Хью шагнул вперед, Дойль пробрался ближе к нам. В глаза ударил слепящий свет — секунду я думала, что это магическая атака, а потом поняла: это просто прожекторы и вспышки фотокамер. Я зажмурилась, и Хью внес меня в двери.

Глава двадцать девятая

Свет меня ослепил; голова, казалось, вот-вот взорвется от шума, на нас напирали со всех сторон. Я хотела заорать, чтобы все это прекратилось, но боялась, что станет только хуже. Я зажмурилась и прикрыла глаза рукой. Чья-то тень заслонила свет, женский голос сказал:

— Принцесса Мередит, я доктор Харди, мы вам поможем.

Мужской голос:

— Принцесса, мы наденем вам шейный корсет. Просто предосторожность.

Из ниоткуда возникла каталка, словно из-под земли выпрыгнула; медики муравьями засуетились вокруг. Доктор Харди светила фонариком мне в глаз, требуя следить за лучом. Следить я могла, но в это время чьи-то руки взялись меня поднимать, что-то со мной делать, и я впала в панику.

Я принялась отмахиваться, отбиваться, запищала тонким голосом. Не уверена, что из-за процедур, которые проделывали медики, просто у меня нервы сдали. Мне не видно было, кто ко мне прикасается, не видно, что со мной делают, я не понимала, что происходит. Невыносимо.

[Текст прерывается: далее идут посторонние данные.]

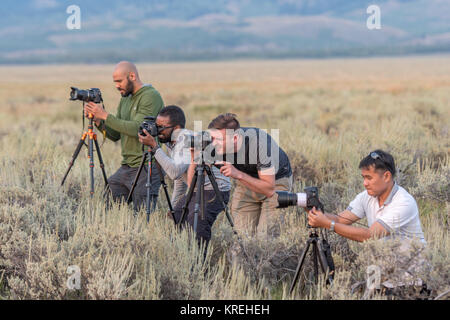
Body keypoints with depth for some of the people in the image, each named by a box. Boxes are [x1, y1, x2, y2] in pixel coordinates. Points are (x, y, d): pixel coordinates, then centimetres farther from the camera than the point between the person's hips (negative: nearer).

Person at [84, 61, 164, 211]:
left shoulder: (151, 96, -10)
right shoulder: (125, 98, 17)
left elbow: (137, 129, -22)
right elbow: (115, 135, 16)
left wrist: (105, 116, -18)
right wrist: (97, 119, -1)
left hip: (145, 169, -8)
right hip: (126, 168, 8)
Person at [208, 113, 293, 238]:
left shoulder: (259, 143, -37)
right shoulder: (217, 146, -24)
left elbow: (269, 190, -35)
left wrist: (238, 175, -45)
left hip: (276, 181, -4)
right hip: (246, 182, 4)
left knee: (265, 236, -16)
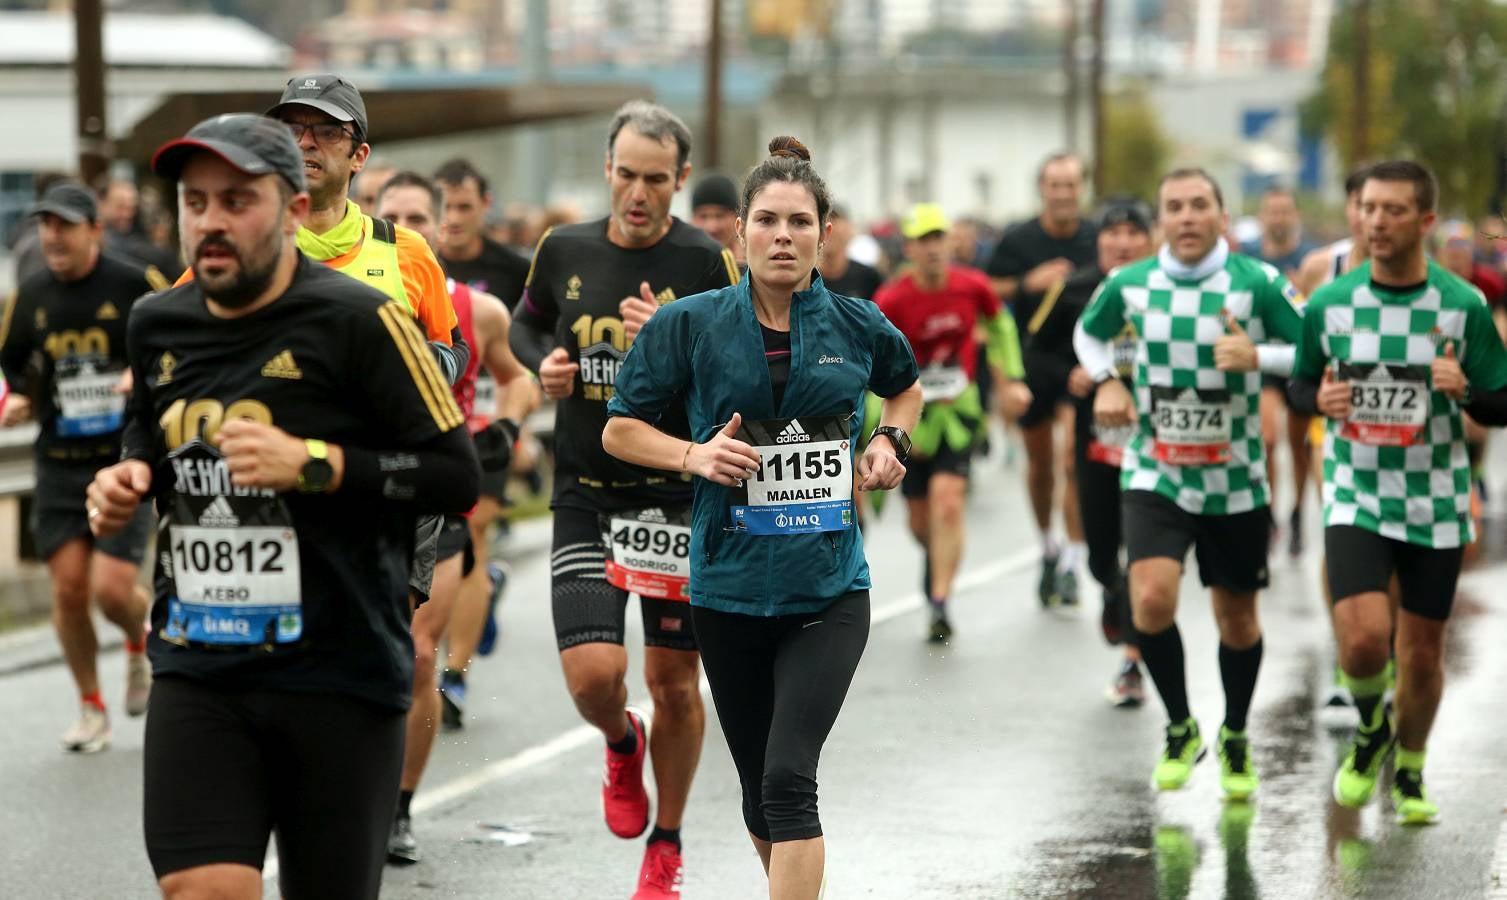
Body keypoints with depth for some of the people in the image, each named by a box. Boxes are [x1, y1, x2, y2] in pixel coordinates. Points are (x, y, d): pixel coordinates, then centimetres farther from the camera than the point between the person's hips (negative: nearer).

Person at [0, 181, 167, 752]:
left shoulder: (138, 285, -7)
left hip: (125, 464, -4)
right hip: (59, 464, 4)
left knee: (112, 588, -12)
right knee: (68, 588, -1)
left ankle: (142, 644, 24)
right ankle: (91, 710, 17)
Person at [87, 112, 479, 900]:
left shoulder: (359, 320, -9)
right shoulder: (156, 325, 8)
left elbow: (456, 475, -11)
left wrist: (313, 464, -20)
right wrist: (128, 478, 8)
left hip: (340, 678, -3)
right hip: (197, 675, 4)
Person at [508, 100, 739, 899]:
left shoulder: (708, 263, -7)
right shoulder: (565, 250, 2)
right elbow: (526, 322, 22)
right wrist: (542, 364, 1)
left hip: (679, 494, -1)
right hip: (585, 493, 1)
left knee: (675, 681, 6)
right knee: (592, 673, -13)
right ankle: (622, 744, 25)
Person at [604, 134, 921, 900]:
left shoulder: (858, 326, 1)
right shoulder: (690, 325, -4)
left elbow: (905, 387, 23)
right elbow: (619, 430, 3)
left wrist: (890, 442, 4)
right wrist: (695, 455, -14)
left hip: (828, 590, -1)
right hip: (730, 588, 1)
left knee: (789, 780, -16)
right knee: (759, 791, 13)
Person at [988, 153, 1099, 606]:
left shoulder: (1098, 238, 1)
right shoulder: (1017, 240, -1)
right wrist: (1029, 282, -17)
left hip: (1083, 360, -1)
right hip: (1033, 360, 1)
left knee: (1074, 457, -13)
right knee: (1040, 462, 13)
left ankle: (1071, 564, -11)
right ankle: (1048, 547, 34)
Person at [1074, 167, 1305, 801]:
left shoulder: (1260, 284, -10)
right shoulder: (1129, 284, -3)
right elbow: (1089, 333, 18)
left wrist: (1256, 356, -24)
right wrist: (1106, 381, 0)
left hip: (1234, 480, 0)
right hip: (1154, 474, 0)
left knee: (1236, 618, 11)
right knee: (1152, 599, -20)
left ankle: (1235, 737, 37)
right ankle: (1180, 729, 5)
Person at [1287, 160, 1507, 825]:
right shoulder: (1329, 303, -2)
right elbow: (1299, 383, 12)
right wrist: (1320, 399, -11)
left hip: (1435, 503, 0)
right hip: (1356, 497, 0)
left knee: (1422, 651, 9)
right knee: (1363, 636, -18)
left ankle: (1409, 770, 35)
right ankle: (1370, 728, 16)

— Принцесса! Принцесса Мередит, вы меня слышите? — позвала доктор Харди.

— Да, — сказала я совершенно чужим голосом.

— Вас необходимо отвезти в больницу, — продолжала она. — А для этого нужно провести несколько предварительных процедур. Вы нам позволите?

Я не то чтобы плакала, у меня слезы будто сами собой лились по щекам.

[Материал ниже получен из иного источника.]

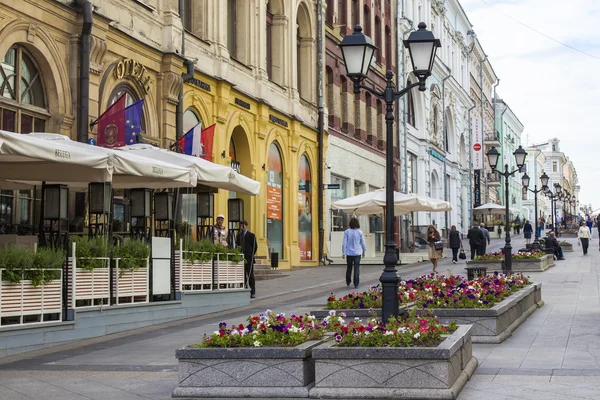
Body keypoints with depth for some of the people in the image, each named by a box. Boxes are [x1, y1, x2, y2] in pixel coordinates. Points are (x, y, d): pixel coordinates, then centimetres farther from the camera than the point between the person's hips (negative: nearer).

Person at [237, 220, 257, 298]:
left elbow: (255, 246, 1)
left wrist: (251, 255, 2)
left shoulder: (251, 235, -1)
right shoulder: (239, 236, 13)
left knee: (250, 275, -4)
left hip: (249, 258, -4)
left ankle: (253, 292, -1)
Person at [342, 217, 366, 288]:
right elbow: (363, 243, -1)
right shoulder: (359, 232, -6)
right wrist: (364, 252, 14)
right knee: (357, 269, 2)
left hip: (349, 253, 1)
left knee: (349, 268, 17)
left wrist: (343, 253, -1)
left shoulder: (347, 232, -6)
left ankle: (348, 282, 30)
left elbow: (344, 243, -7)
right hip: (357, 253, -1)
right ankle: (356, 284, -1)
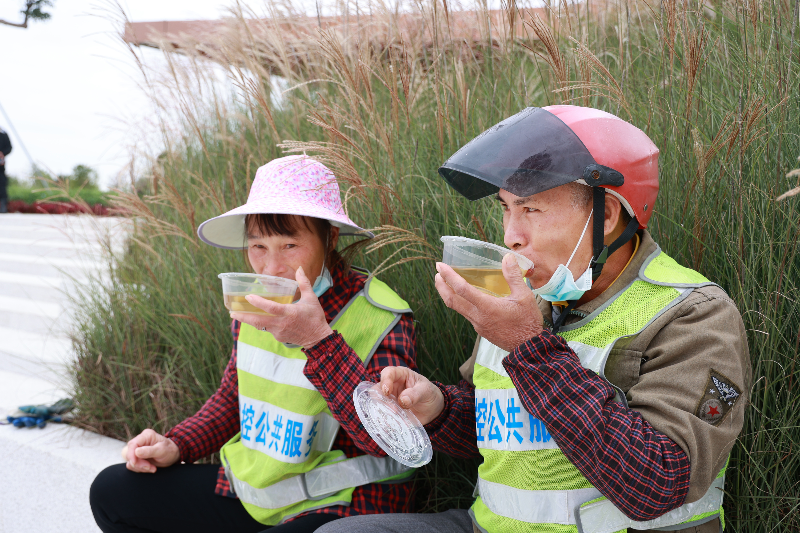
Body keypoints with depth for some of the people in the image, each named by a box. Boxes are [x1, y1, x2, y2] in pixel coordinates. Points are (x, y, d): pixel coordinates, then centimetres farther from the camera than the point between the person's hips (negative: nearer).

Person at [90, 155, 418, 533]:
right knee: (112, 491, 6)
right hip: (253, 491, 7)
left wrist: (318, 340, -33)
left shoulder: (380, 318, -16)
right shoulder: (252, 304, 4)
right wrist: (175, 446, 3)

— Я должна знать, что вы делаете. И мне надо видеть, кто ко мне прикасается.

Она посмотрела мне за спину, на толпу журналистов: полицейские встали между ними и нами живым барьером, но слышно им было почти все. Женщина наклонилась ко мне вплотную:

— Вас изнасиловали?

— Да.

Майор Уолтерс тоже нагнулся ко мне.

— Прошу прощения, принцесса, но я не могу не спросить: кто это сделал?

Охранник-сидхе у дверей сказал:

— Неблагие, конечно! Они и леди Кейтрин изнасиловали.

— Помолчите! — бросил майор Уолтерс и снова повернулся ко мне: — Это правда?

— Нет, — ответила я.

— А кто тогда?

— Таранис ударил меня, я потеряла сознание и очнулась голой у него в постели. Он лежал рядом.

— Лгунья! — крикнул охранник.

Шенли, его командир, сообщил:

— Она поклялась.

— И король тоже.

— Да, и я не знаю, как быть, — сказал Шенли.

— Меня ударил Таранис и никто иной. Клянусь тьмой, что поглощает все.

— С ума сошла — давать такую клятву! — сказал голос, который я не узнала.

— Только если она лжет.

Это вроде бы был сэр Хью. Но слишком уж было шумно, все говорили разом. Репортеры принялись выкрикивать вопросы, выдвигать предположения. Их никто не слушал.

Доктор Харди начала негромко со мной говорить, объясняя, что делают врачи. Назвала по именам своих парамедиков, говорила, что они станут делать, и только потом они ко мне прикасались. Это подействовало: истерика отступила.

Я заставила их остановиться, лишь когда кто-то сказал в микрофон, который я так пока и не увидела:

— Мы ведь уже рассказали вам, что случилось с принцессой. Стражи из Неблагих, те, кто должен был ее защищать, ее избили и изнасиловали. Его Величество спас от них свою племянницу и принес сюда, в безопасное убежище.